Prep Headmaster's Blog: I’ll do it in a minute…  

Another week of #FelstedatHome21 has passed by with some wonderful online teaching and learning taking place.  I have been in awe of some of the creativity that the teaching staff have displayed and the energy and resilience of the pupils with regards to their learning - a big well done to everyone!
Last week we engaged with Children’s Mental Health week which this year focused on “Expressing yourself”  I am very grateful to Mr Manley for providing the children and tutors with resources to focus on this very important aspect of our well being.  The children have been encouraged in their PSHE lessons to build their “gratitude attitude” diary which covers connectivity with each other, compassion and knowing that all things are possible.  I hope everyone has shown that gratitude and now feel that little bit healthier on the inside.
My assembly considered whether you have ever put off doing something that you don’t want to do, but know that you probably should? Let’s face it: we’ve all done this from time to time!
I challenged the prep school children if they had ever used any of the following phrases to buy themselves a bit more time because they had not managed to get started on something, or finish off something in time.

  • ‘I’ll do it later . . .’
  • ‘I was going to get started, but I decided to do ___ first.’
  • ‘Just coming . . . I’ll be there in a mo . . .’

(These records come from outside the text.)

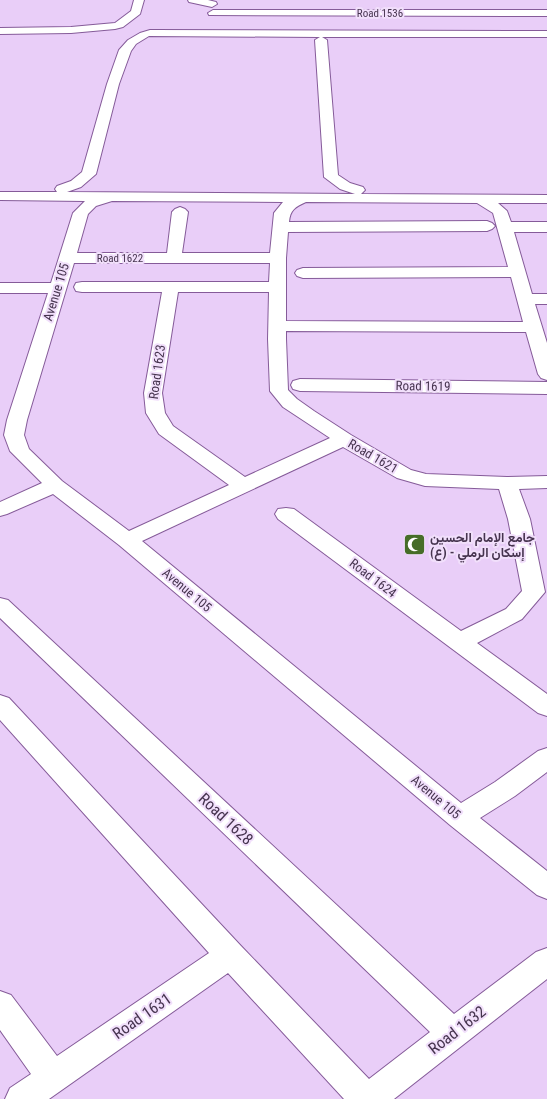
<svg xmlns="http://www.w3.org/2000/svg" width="547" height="1099" font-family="'Roboto Condensed',Vazirmatn,sans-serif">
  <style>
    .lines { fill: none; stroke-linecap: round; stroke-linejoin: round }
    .minor-casing { stroke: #855b99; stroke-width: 2 }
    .minor { fill: #fff; fill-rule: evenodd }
    .labels { text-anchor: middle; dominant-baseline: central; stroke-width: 4; stroke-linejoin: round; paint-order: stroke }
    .far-street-label { font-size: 11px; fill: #46344f; stroke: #f1dffb }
    .street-label { font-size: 13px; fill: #46344f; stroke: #f1dffb }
    .poi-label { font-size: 13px; font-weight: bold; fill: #46344f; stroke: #f1dffb; text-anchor: start }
    .near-street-label { font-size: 16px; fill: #46344f; stroke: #f1dffb }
  </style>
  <rect width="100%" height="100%" fill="#e9cef8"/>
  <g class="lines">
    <defs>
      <path id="minor" d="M 134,0 L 144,0 L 140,14 L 123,27 L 115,29 L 71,33 L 0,34 L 0,28 L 71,27 L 115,23 L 131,11 Z
        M 188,0 L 208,0 L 216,2 L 217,4 L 212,7 L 189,2 Z
        M 213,10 L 547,10 L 547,16 L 209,15 L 208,13 Z
        M 150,30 L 547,31 L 547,37 L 322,37 L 327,40 L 338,175 L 350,183 L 363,187 L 365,190 L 361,194 L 547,195 L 547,203 L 498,203 L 507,211 L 511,222 L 547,222 L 547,232 L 514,232 L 532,294 L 547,294 L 547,304 L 535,304 L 547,343 L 547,380 L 541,378 L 538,374 L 526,332 L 286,331 L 286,339 L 288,390 L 297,399 L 314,411 L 351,435 L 411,470 L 426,474 L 507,477 L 547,476 L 547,488 L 519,489 L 530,519 L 545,592 L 522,619 L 477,643 L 547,694 L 547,716 L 538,713 L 278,519 L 275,514 L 278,509 L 286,508 L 294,509 L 461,631 L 506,609 L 522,591 L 508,519 L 499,489 L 425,486 L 397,478 L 343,447 L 142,541 L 461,803 L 495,782 L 538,751 L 547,748 L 547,772 L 515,796 L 480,818 L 547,871 L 547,899 L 537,895 L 450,825 L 119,545 L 53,494 L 7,514 L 0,516 L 0,502 L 42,483 L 10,451 L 4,435 L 7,420 L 48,293 L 0,293 L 0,283 L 51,283 L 73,213 L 85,201 L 0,200 L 0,192 L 57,192 L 55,189 L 57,186 L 71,181 L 82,172 L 107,84 L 119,50 L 128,40 L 140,33 ZM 149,36 L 320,37 L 315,40 L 324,177 L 340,189 L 355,194 L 67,192 L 81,187 L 96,174 L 119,84 L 131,51 L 136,44 ZM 112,201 L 283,202 L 274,213 L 270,253 L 182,253 L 188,212 L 185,209 L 180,207 L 175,209 L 172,212 L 167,253 L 77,253 L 88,214 L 96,206 ZM 306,202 L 477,203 L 493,213 L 508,267 L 303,268 L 297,270 L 295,273 L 297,276 L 303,278 L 511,277 L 523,322 L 286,321 L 286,258 L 288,232 L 487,231 L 492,229 L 495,226 L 492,223 L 487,221 L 289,222 C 290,210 295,207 306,202 ZM 74,263 L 270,263 L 269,282 L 82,282 L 76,283 L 74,287 L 76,291 L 82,292 L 162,292 L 144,393 L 146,413 L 159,434 L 229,485 L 129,531 L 62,481 L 29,449 L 24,435 L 27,420 ZM 178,292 L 269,292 L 268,339 L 270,391 L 283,407 L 330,438 L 245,477 L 173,426 L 165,413 L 162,393 Z
        M 300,379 L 547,382 L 547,394 L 300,391 L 293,389 L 291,385 L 293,381 Z
        M 0,598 L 8,600 L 454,1014 L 536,952 L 547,948 L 547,979 L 394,1099 L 344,1099 L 228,973 L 49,1099 L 5,1099 L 10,1088 L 31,1074 L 0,1030 L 0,991 L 11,995 L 57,1056 L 209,953 L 0,720 L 0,695 L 9,698 L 241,946 L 369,1079 L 430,1032 L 0,618 Z"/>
    </defs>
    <use href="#minor" class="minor-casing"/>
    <use href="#minor" class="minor"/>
  </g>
  <defs>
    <symbol id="mosque-square" viewBox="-11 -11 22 22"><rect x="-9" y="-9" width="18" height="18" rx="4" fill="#466d28" stroke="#f1dffb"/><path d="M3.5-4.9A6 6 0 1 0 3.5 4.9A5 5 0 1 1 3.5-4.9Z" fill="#fff"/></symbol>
  </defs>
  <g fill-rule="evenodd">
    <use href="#mosque-square" x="402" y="532" width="25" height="25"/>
  </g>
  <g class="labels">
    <g class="far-street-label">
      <text x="380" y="13">Road 1536</text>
      <text x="120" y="258">Road 1622</text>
    </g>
    <g class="street-label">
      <text transform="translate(56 292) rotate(-73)">Avenue 105</text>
      <text transform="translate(157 372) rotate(-82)">Road 1623</text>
      <text transform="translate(423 386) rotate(1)">Road 1619</text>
      <text transform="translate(373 456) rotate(30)">Road 1621</text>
      <text transform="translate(373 578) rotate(37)">Road 1624</text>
      <text transform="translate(187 590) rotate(40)">Avenue 105</text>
      <text transform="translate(436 797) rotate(40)">Avenue 105</text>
    </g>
    <g class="poi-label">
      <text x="430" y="537">جامع الإمام الحسين<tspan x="430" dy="15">(ع) - إسكان الرملي</tspan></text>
    </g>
    <g class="near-street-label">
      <text transform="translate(226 819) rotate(43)">Road 1628</text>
      <text transform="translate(142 1016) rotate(-35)">Road 1631</text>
      <text transform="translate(457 1030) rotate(-38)">Road 1632</text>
    </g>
  </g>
</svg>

All of these phrases are signs that we are procrastinating. Procrastination is when we avoid or put off doing a task that needs to be accomplished by a certain deadline. It can involve avoiding getting started or avoiding finishing a particular task. Procrastination is a common human experience which occurs in relation to things we’d rather avoid, such as:

  • tidying a bedroom
  • completing some homework
  • having a difficult conversation with a friend or family member

It can seem like a negative trait, in that it prevents us from being productive and can lead to feelings of failure, inadequacy and guilt. However, to see what we can learn about procrastination I showed the children a clip from Bart Simpson! In this short video,see below how Bart demonstrates superb procrastination skills!


As we can see in the clip, Bart wasn’t overly wise about how he used his time, or what he told his teacher or himself.
What is our attitude to our time and the tasks that we need to do today?
Can we achieve a balance between friendship, chat and relaxation on the one hand and action and activity towards goals on the other?

What makes us more likely to procrastinate, and what can we do about it?
I think we will appreciate that we all procrastinate from time to time, some of us more than others! The key is finding a balance for our well-being-and expressing our feelings too.